More than 600 million people in Africa still lack access to affordable energy.

Investment in metering will be critical to enabling further crucial investment in T&D infrastructure and generation.

The recent growth of low-cost Chinese-made AMI meters has opened up the market to smart metering, helping improve utilities’ capacity to reduce non-technical losses. There are now notable AMI projects in Angola, Côte d’Ivoire, Ethiopia, Ghana, Kenya, Nigeria and South Africa, among others.

However, large international vendors are also penetrating the market, frequently in partnership with local manufacturers, governments and utilities.

Examples of AMI rollout being done in partnership with governments and utilities in Africa include 20,000 smart electric meters in Mali which have been installed in efforts to reduce losses by 20%; 30,000 points in Burundi, with an aim to reduce energy losses by 22%; and the one currently being implemented with the only energy distribution company in Benin, Société Béninoise d’Energie Electrique (SBEE).

With SBEE, the pilot project includes installations to some 40,000 low-voltage customers in Cotonou. The project aims to reduce technical energy losses by between 5% and 10%.

SBEE has been operating at only 25% of the annual projected revenue and the project is expected to help the utility to optimise grid monitoring, improve revenue, recover CAPEX and OPEX and improve cash collection per kilowatt. Commercial losses are between 10% to 40% due to a lack of accurate metering technology, fraud and intermittent services as a result of power deficits. The situation is further-compounded by ageing infrastructure which is negatively impacting operational efficiency.

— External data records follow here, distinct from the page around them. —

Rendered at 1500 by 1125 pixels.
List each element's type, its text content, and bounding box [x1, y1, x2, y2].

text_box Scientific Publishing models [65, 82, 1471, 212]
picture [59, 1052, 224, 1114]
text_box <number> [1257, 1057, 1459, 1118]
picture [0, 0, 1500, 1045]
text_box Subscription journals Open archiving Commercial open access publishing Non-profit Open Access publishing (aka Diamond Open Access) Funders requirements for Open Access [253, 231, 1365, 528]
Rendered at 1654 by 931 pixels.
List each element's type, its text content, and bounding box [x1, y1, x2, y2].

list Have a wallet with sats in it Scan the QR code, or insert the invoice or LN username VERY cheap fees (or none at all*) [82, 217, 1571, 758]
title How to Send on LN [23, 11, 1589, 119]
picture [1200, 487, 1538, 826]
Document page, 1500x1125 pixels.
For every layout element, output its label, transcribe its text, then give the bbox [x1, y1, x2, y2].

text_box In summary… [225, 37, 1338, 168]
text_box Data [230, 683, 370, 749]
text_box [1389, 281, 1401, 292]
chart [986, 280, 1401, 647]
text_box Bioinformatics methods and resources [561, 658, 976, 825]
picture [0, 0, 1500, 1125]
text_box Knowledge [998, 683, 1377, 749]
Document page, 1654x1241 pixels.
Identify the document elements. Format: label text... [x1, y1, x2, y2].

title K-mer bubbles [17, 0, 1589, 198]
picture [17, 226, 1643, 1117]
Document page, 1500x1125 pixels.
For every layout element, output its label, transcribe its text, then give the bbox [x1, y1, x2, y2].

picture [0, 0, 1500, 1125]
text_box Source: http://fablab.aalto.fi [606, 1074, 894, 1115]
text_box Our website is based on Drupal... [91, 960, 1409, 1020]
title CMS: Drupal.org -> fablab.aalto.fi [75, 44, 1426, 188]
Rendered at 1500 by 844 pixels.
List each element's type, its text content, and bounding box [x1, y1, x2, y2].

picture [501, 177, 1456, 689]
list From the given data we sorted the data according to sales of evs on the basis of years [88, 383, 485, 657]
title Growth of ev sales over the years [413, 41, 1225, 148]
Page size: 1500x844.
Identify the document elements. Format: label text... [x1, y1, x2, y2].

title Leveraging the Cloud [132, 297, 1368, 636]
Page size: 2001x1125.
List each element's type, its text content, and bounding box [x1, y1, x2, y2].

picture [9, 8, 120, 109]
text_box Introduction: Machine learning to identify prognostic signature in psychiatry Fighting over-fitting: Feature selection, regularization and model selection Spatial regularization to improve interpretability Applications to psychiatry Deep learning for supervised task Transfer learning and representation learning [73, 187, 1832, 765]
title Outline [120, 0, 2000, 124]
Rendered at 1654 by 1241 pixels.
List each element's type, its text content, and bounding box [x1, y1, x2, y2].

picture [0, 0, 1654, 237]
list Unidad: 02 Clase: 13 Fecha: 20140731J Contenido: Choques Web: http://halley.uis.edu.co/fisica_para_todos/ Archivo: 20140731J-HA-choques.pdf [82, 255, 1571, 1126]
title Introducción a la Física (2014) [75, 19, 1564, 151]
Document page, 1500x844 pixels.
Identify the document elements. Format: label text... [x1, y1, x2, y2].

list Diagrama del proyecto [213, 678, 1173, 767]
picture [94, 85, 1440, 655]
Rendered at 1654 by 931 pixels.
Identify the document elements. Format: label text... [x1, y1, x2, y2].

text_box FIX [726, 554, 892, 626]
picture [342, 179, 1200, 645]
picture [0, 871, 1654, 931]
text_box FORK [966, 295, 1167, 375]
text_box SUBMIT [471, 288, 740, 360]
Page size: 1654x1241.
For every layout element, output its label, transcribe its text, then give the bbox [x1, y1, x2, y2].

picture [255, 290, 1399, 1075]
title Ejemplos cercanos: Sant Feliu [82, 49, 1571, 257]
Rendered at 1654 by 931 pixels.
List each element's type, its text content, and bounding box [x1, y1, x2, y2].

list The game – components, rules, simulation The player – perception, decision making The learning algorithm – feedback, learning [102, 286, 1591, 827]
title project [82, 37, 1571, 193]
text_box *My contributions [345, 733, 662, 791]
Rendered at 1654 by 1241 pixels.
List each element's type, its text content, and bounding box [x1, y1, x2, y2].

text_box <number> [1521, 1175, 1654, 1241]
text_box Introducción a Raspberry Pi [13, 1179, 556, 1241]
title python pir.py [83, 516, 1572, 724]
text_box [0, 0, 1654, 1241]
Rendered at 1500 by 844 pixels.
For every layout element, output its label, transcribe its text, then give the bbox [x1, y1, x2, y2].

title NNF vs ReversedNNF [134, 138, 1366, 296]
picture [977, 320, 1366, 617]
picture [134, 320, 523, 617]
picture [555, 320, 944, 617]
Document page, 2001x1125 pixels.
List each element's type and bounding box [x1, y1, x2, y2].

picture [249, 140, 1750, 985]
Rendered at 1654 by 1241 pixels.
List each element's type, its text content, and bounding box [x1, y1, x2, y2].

For the initial phase of the rollout, large power users will be the focus of the installations.

If successful, a nationwide rollout will be implemented over a period of five years to more than 600,000 customers.

WI-SUN standard RF-MESH radio frequency communications technology will be leveraged for smart meter data telemetry between the utility and the smart meter.

Customers will pre-pay via a self-service internet portal, Android-based point-of-sale terminals or smartphone applications, but they can also be upgraded to a post-paid solution depending on their profiles.

The project lays a foundation for SBEE to deploy distribution automation applications to strengthen the resilience of its grid in future.

Babacar Diba, area vice president: Africa at Itron, said multiple projects have also been implemented in Tunisia, Kenya, Egypt, Rwanda, Morocco, South Africa and Tanzania as utilities seek to improve efficiency.

Governments and the World Bank, the biggest funder for energy, are pushing hard for an increase in the penetration of AMI in Africa.

Policies in the region are also changing in favour of AMI and importantly, funding – which has been an issue – is being addressed.

The kick-off costs of AMI projects is high despite the technology’s return on investment over a certain period of time being fairly certain.

At the same time, utility awareness on the benefits of AMI is increasing across the continent.

Factors hindering rollout of advanced metering technology

AMI installations are complex projects hence the need for full commitment between governments, utilities and suppliers. There is a need for utilities to change technology procurement processes to software-as-a-service (SaaS) at this simplifies project rollouts and training of utility staff so that they will be able to run the technology themselves The interoperability of different AMI hardware and communication systems is another challenge the industry continues to experience, hence the need for the use of open and highly secure communications technologies and standards such as WI-SUN, says Diba.

Asked to project the penetration of advanced metering in Africa over the next two to three years, Diba believes Africa will go faster compared to Europe and the US in a bid to catch up on the delay the continent has experienced in terms of adoption over the past few years.

What is needed is the goodwill from utilities to embrace the shift in business models towards digitisation, decentralisation and decarbonisation as well as commitments to make massive investments in grid modernisation and automation.